**READING TEXT**
"""
Monday, July 30, 2012

BB Summit: Social Media Law

Apparently Monday is my "post about BBSummit12" day.  I posted the opening roundtable last week, a discussion of how to take brand and blogger relations to the next level.  Today, I have Liza Berry-Kessler's session on social media law.  It was fascinating.  We could have spent the whole day on this one topic.  In fact, I want to attend a conference one day that has sessions all day long on different facets of this because it's a huge topic with so many different areas.

Below is my summary of the session, noting that we ran over in time, and not all the material Liza wished to cover was discussed.  I learned some new things - yay.  Although much of it was a refresher, it was a well-appreciated one.  We got stuck only on one topic, that of bloggers doing group giveaways for a price.  Liza wasn't familiar with those and the description wasn't super clear.  

Social Media Law

We could spend two hours on any one of these topics, so interrupt, ask questions, raise your hand.  Some parts are going to have to go really fast.  This is mostly meant to be an informational overview of things you need to be thinking about.

Federal Trade Commission Guides
Intellectual Property Issues
Bloggers: Are You A Business?
Resources for  Bloggers and Small Businesses

I will try hard not to get too technical, but someteimes I have to because they are technical issues.

Disclaimer: This presentation is informational.  I am not your lawyer.  This is not legal advice.  We do not have an attorney/client relationship.  Your state may have additional applicable laws.  I am not licensed to practice in all 16 of the states represented (at the conference).  A lot of things I say will sound scary, but don't panic.  Just be careful.  There are lots of resources out there to help you stay doing things the way you need to be doing them.
"""
[Dataset entries]
"""
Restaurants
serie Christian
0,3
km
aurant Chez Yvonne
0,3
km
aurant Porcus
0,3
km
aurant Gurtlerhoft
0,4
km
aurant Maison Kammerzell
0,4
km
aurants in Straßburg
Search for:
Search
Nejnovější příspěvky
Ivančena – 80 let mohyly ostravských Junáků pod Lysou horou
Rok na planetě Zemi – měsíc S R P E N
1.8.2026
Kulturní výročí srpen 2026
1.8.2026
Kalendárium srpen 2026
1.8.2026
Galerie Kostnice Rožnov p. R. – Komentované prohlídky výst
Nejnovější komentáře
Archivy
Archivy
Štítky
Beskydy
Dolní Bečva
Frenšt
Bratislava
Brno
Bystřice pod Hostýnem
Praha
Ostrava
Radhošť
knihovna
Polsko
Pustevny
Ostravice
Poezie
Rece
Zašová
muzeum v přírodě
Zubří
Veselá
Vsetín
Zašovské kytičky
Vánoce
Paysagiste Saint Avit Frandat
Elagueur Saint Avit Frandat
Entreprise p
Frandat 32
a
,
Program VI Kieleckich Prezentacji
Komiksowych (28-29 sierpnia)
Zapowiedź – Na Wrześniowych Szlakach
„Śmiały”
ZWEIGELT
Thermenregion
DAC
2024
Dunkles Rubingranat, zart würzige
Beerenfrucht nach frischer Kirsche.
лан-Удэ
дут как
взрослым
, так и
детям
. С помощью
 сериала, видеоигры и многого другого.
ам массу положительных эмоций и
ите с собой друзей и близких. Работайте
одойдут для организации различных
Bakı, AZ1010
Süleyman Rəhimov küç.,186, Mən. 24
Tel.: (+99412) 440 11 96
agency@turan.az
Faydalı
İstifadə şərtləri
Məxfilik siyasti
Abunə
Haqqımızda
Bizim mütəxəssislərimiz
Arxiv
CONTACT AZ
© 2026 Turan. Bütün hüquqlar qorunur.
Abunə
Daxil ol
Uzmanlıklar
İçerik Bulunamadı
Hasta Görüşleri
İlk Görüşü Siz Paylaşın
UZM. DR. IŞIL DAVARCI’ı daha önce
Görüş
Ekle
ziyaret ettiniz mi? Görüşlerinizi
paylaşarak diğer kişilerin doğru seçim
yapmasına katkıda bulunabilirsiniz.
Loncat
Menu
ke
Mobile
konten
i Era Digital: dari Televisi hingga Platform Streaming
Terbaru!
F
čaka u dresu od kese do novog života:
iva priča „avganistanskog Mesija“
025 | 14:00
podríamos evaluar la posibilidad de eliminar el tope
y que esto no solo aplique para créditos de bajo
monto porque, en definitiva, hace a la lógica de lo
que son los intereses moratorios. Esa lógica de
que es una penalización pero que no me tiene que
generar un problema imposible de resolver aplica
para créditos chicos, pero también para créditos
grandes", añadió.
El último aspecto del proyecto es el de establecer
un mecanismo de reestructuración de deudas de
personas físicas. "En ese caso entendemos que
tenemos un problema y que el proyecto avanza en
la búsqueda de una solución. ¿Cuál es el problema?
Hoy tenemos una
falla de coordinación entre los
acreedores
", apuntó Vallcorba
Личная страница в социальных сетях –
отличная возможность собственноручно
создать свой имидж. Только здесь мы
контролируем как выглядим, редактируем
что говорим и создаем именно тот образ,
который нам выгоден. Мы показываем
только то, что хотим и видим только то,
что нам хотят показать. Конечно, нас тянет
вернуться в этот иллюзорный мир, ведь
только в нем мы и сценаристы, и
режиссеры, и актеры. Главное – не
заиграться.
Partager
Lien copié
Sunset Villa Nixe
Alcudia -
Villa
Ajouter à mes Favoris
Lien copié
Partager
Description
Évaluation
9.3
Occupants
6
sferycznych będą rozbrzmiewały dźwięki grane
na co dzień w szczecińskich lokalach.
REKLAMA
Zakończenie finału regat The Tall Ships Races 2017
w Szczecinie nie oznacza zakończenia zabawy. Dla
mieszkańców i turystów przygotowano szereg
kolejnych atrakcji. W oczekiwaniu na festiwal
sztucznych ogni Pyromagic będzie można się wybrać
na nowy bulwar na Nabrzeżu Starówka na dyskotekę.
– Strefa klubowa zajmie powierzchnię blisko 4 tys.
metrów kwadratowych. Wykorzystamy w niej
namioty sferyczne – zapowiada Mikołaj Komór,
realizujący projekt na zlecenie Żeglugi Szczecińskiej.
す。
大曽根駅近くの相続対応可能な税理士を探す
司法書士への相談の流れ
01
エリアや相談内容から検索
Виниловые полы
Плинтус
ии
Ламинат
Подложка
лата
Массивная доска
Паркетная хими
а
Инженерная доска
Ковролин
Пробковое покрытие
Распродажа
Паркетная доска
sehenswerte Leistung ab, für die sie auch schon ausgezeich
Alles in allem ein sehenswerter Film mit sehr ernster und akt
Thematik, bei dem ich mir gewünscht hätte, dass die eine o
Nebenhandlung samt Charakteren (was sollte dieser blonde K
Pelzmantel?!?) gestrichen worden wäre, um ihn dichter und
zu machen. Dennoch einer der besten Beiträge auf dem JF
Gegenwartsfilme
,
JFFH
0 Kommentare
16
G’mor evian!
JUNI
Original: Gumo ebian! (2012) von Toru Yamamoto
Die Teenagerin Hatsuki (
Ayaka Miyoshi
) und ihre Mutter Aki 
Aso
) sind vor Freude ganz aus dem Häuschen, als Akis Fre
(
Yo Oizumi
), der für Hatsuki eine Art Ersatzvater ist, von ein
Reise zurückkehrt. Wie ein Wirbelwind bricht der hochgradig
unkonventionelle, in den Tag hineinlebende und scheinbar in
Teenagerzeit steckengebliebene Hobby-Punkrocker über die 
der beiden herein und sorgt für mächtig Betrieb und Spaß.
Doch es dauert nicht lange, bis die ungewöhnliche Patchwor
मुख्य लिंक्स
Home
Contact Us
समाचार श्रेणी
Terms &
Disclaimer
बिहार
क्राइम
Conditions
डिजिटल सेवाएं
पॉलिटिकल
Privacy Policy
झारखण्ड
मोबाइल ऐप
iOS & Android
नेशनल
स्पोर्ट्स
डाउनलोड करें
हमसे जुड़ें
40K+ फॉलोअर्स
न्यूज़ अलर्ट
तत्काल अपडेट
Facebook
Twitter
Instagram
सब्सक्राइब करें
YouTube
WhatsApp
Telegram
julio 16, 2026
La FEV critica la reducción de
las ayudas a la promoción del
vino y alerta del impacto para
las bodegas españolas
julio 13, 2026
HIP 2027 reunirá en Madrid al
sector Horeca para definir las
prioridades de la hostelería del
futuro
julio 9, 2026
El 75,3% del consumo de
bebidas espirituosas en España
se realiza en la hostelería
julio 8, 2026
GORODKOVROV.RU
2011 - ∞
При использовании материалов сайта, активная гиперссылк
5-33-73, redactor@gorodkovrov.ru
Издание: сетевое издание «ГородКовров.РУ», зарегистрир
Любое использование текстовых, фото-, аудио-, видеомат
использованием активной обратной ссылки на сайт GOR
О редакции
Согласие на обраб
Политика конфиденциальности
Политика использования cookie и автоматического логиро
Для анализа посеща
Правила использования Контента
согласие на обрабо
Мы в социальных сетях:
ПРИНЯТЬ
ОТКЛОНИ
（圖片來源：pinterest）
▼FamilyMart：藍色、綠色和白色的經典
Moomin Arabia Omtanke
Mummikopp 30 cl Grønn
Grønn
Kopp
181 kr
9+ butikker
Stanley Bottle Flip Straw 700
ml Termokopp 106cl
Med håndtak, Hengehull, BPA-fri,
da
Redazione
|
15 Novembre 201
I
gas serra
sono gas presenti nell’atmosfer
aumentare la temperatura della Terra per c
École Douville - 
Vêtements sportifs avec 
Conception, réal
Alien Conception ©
"""
**TASK 1**
Retype the blog post about the social media law session in full, with nothing changed.
**TASK 2**
Echo the rows verbatim from their first line up to and including the line containing "Dolní Bečva", and give only those lines.

**EXERCISE RESPONSE 1**
Monday, July 30, 2012

BB Summit: Social Media Law

Apparently Monday is my "post about BBSummit12" day.  I posted the opening roundtable last week, a discussion of how to take brand and blogger relations to the next level.  Today, I have Liza Berry-Kessler's session on social media law.  It was fascinating.  We could have spent the whole day on this one topic.  In fact, I want to attend a conference one day that has sessions all day long on different facets of this because it's a huge topic with so many different areas.

Below is my summary of the session, noting that we ran over in time, and not all the material Liza wished to cover was discussed.  I learned some new things - yay.  Although much of it was a refresher, it was a well-appreciated one.  We got stuck only on one topic, that of bloggers doing group giveaways for a price.  Liza wasn't familiar with those and the description wasn't super clear.  

Social Media Law

We could spend two hours on any one of these topics, so interrupt, ask questions, raise your hand.  Some parts are going to have to go really fast.  This is mostly meant to be an informational overview of things you need to be thinking about.

Federal Trade Commission Guides
Intellectual Property Issues
Bloggers: Are You A Business?
Resources for  Bloggers and Small Businesses

I will try hard not to get too technical, but someteimes I have to because they are technical issues.

Disclaimer: This presentation is informational.  I am not your lawyer.  This is not legal advice.  We do not have an attorney/client relationship.  Your state may have additional applicable laws.  I am not licensed to practice in all 16 of the states represented (at the conference).  A lot of things I say will sound scary, but don't panic.  Just be careful.  There are lots of resources out there to help you stay doing things the way you need to be doing them.

**EXERCISE RESPONSE 2**
Restaurants
serie Christian
0,3
km
aurant Chez Yvonne
0,3
km
aurant Porcus
0,3
km
aurant Gurtlerhoft
0,4
km
aurant Maison Kammerzell
0,4
km
aurants in Straßburg
Search for:
Search
Nejnovější příspěvky
Ivančena – 80 let mohyly ostravských Junáků pod Lysou horou
Rok na planetě Zemi – měsíc S R P E N
1.8.2026
Kulturní výročí srpen 2026
1.8.2026
Kalendárium srpen 2026
1.8.2026
Galerie Kostnice Rožnov p. R. – Komentované prohlídky výst
Nejnovější komentáře
Archivy
Archivy
Štítky
Beskydy
Dolní Bečva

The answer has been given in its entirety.